Collected data:
· · · ·
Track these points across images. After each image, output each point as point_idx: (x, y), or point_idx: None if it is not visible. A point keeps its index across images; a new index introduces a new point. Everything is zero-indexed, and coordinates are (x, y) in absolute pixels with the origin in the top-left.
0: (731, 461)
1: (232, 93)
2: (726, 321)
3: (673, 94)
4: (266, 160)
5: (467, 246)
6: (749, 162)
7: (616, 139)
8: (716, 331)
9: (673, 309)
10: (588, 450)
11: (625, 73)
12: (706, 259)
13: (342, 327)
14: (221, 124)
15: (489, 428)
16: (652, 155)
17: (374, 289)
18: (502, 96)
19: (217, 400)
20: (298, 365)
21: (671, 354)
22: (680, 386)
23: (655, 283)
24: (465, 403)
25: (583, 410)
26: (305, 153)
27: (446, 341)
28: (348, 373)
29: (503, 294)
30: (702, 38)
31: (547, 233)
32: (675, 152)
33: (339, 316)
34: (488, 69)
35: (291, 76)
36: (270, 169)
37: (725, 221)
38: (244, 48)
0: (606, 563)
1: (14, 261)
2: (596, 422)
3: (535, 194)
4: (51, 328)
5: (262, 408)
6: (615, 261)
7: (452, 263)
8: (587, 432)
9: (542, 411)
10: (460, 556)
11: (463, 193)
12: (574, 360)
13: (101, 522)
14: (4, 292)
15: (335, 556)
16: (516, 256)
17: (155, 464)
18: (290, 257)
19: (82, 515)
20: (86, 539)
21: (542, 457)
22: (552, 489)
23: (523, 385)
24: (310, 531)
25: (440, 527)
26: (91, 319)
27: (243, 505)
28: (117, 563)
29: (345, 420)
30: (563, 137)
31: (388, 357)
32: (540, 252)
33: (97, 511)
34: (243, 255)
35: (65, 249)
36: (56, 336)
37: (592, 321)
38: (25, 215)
· · · ·
> _Problem statement_: Please count how many lines of the entries above contain the word "introduces", and give only that number.

> _Solution for this problem_: 1